*** RECORDS SHOWN Section Begins ***
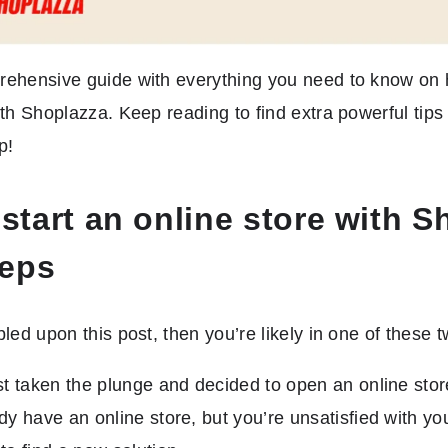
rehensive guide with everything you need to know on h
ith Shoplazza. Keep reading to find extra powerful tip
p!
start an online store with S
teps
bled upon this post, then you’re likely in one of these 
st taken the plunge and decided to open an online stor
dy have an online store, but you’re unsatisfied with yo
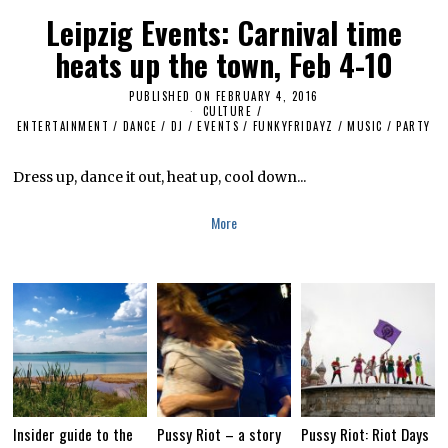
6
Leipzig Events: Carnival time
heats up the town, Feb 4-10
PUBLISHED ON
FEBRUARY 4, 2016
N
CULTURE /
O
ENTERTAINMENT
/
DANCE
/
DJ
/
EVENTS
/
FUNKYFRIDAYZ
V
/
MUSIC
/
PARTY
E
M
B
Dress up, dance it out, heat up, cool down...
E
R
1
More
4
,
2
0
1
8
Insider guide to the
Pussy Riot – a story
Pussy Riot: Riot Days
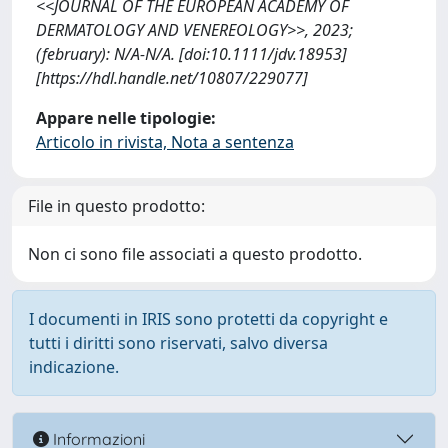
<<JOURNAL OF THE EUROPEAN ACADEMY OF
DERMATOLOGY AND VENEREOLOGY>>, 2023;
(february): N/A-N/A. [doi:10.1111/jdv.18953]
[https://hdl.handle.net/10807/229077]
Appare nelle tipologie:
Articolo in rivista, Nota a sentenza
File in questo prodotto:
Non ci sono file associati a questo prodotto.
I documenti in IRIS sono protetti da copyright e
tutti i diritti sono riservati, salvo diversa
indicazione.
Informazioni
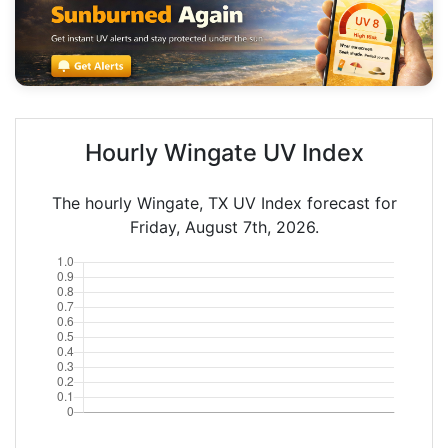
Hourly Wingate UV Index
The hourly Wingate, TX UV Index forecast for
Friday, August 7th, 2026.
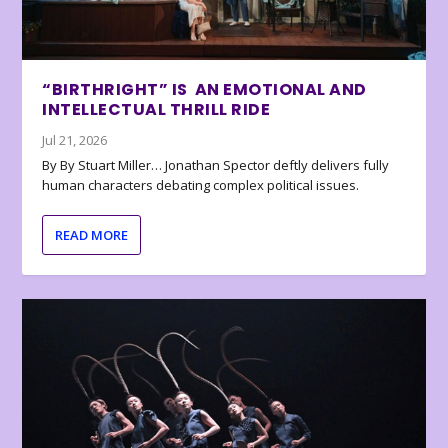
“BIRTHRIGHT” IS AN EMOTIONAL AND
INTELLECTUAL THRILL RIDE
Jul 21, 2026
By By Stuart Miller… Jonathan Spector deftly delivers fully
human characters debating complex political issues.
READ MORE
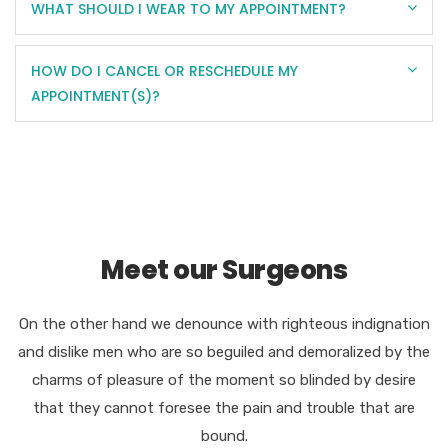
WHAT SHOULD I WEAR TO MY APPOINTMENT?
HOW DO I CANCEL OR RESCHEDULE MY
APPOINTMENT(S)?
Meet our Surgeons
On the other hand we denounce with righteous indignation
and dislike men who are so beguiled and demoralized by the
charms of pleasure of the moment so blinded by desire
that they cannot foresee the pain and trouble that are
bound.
*** RECORDS SHOWN Section Ends ***
*** RECORDS SHOWN Section Begins ***
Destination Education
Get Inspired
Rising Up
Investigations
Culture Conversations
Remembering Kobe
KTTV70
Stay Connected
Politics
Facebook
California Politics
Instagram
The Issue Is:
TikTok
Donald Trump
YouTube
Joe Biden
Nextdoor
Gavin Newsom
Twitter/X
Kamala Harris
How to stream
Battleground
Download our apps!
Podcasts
*** RECORDS SHOWN Section Ends ***
▶ **ASSIGNMENT**
For this exercise, return exactly the lines above from the line with "st taken the" through the line with "Insider guide to the", both included. Do not copy the pictures.

▶ **THE COMPLETED TASK**
st taken the plunge and decided to open an online stor
dy have an online store, but you’re unsatisfied with yo
6
Leipzig Events: Carnival time
heats up the town, Feb 4-10
PUBLISHED ON
FEBRUARY 4, 2016
N
CULTURE /
O
ENTERTAINMENT
/
DANCE
/
DJ
/
EVENTS
/
FUNKYFRIDAYZ
V
/
MUSIC
/
PARTY
E
M
B
Dress up, dance it out, heat up, cool down...
E
R
1
More
4
,
2
0
1
8
Insider guide to the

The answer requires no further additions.